Scan the data below. Pull out each line where "votre" occurs.

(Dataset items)
......

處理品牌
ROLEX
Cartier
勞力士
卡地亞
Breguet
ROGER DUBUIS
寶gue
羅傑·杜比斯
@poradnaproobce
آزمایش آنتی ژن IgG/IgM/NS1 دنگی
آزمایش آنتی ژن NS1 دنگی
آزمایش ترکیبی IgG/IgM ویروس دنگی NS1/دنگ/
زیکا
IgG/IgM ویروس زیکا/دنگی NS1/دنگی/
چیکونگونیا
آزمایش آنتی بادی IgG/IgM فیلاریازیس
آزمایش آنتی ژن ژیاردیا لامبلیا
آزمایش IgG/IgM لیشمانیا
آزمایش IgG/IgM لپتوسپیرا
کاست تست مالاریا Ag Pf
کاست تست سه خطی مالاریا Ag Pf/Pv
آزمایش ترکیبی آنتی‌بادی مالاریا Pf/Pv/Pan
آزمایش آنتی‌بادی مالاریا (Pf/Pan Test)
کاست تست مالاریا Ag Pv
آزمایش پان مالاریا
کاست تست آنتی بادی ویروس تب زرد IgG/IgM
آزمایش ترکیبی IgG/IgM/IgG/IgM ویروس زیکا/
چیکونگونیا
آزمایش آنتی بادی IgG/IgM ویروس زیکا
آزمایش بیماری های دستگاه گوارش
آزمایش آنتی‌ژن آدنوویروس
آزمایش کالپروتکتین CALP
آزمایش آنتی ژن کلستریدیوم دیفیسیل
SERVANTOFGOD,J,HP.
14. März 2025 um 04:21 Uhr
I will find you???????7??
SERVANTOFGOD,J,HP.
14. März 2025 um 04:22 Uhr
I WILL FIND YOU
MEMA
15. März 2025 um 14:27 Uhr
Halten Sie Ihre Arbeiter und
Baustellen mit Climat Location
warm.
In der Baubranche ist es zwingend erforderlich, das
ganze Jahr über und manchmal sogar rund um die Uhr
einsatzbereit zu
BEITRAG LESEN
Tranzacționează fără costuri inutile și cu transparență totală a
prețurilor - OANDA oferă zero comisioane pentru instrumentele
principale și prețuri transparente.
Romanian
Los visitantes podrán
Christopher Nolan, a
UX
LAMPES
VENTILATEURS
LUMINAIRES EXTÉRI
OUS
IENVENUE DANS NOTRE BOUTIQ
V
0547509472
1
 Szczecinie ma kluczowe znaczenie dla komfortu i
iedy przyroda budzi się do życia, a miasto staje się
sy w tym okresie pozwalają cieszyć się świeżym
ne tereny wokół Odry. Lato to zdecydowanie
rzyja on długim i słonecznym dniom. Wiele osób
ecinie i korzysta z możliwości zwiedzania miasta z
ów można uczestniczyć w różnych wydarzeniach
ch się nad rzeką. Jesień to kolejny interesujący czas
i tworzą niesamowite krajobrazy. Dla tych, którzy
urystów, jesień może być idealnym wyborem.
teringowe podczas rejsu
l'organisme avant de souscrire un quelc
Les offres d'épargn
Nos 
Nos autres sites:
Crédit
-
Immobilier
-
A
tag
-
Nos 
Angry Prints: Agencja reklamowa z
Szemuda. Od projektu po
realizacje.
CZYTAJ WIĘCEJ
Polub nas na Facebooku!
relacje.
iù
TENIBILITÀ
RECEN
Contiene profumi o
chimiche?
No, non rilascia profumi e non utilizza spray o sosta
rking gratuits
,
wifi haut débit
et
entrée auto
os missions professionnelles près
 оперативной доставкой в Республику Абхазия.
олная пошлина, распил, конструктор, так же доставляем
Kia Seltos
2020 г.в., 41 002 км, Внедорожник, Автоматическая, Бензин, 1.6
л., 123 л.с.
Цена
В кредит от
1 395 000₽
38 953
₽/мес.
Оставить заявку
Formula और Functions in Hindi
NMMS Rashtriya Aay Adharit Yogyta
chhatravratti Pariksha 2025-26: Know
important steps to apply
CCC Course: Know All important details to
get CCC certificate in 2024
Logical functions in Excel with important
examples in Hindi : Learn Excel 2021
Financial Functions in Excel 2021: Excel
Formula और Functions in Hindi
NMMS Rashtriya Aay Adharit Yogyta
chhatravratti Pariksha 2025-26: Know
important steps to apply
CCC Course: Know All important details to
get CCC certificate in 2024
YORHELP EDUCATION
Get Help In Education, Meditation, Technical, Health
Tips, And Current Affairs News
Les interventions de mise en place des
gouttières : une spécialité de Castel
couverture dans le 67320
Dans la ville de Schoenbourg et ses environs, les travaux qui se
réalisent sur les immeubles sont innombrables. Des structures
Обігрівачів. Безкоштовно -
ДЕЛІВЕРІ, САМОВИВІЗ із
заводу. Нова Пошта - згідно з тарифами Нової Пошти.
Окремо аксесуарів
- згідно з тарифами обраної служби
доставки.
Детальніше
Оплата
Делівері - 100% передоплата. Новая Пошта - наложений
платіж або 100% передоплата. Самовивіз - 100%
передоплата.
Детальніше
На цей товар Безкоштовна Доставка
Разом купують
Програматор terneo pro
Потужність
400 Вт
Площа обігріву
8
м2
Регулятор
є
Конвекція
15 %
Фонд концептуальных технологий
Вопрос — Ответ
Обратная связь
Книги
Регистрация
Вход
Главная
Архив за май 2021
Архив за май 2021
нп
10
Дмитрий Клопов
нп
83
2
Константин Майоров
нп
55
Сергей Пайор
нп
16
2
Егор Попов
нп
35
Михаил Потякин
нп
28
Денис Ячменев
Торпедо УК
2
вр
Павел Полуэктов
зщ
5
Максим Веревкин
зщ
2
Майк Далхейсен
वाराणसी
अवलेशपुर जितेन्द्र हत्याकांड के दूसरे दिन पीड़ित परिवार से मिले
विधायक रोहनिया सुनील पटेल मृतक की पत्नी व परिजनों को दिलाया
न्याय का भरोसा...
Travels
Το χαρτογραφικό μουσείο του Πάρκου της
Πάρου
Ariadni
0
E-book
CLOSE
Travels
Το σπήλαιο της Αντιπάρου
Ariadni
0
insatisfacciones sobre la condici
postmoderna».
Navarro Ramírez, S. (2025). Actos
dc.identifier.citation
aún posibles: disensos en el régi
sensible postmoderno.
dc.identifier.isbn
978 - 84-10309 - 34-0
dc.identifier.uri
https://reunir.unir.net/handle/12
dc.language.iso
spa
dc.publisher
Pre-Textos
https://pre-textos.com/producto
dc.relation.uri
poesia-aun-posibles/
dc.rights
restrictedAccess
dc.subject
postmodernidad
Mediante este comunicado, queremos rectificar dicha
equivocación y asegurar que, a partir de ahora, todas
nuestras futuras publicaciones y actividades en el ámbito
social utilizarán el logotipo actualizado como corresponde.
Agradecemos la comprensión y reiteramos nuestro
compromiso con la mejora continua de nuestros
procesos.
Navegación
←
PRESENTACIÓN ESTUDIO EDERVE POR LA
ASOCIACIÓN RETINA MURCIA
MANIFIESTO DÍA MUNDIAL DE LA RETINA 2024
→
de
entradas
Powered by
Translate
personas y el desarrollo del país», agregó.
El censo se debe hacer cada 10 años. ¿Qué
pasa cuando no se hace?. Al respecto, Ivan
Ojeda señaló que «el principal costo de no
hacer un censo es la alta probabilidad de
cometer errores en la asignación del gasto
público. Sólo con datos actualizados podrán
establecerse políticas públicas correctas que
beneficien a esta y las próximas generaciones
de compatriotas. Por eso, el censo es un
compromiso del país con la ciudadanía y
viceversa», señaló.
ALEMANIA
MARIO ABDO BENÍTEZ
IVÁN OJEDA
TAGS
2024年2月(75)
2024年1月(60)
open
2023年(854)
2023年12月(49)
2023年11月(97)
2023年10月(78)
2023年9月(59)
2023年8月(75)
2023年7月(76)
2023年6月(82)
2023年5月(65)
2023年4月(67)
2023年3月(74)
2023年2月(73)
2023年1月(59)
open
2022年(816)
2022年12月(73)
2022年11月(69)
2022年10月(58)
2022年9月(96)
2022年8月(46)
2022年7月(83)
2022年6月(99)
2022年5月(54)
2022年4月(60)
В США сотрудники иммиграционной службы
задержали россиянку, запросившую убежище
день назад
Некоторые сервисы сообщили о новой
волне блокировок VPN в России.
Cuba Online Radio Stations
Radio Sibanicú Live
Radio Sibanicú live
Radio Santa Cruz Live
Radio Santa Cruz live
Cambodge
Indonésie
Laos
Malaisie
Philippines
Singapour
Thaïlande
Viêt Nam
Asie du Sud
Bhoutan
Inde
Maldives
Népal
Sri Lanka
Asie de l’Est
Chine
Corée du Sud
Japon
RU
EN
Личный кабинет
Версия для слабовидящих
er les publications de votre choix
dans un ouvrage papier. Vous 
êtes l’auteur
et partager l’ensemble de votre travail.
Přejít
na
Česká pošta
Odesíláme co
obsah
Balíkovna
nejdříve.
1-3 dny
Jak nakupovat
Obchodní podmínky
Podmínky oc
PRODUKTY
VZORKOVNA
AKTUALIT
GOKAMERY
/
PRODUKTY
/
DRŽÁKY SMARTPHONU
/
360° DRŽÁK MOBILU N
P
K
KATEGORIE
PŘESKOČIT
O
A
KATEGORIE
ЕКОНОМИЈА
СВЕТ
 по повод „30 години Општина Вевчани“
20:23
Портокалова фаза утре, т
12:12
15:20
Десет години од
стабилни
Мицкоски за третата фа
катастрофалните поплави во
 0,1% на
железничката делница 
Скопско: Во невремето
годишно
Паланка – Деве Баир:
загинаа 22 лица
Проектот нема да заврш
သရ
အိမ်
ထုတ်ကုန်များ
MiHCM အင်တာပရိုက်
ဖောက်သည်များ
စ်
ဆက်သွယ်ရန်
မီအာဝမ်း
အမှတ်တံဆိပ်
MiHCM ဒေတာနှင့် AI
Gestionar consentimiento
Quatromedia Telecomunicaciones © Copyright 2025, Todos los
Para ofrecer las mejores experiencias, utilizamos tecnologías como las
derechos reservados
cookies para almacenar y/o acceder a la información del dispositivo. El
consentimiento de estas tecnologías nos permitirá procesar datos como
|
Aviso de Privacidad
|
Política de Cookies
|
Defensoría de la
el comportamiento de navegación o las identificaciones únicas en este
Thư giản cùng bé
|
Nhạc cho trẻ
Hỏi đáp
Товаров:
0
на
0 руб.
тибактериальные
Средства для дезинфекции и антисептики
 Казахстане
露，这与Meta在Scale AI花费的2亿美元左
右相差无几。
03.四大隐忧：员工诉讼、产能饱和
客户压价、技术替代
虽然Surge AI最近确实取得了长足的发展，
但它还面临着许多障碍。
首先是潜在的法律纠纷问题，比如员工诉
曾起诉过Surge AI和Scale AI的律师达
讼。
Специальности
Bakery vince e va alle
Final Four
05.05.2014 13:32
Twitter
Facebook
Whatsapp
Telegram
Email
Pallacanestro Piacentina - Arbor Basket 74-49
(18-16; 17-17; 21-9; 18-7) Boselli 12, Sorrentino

......

- EXERCISE SOLUTION
er les publications de votre choix
et partager l’ensemble de votre travail.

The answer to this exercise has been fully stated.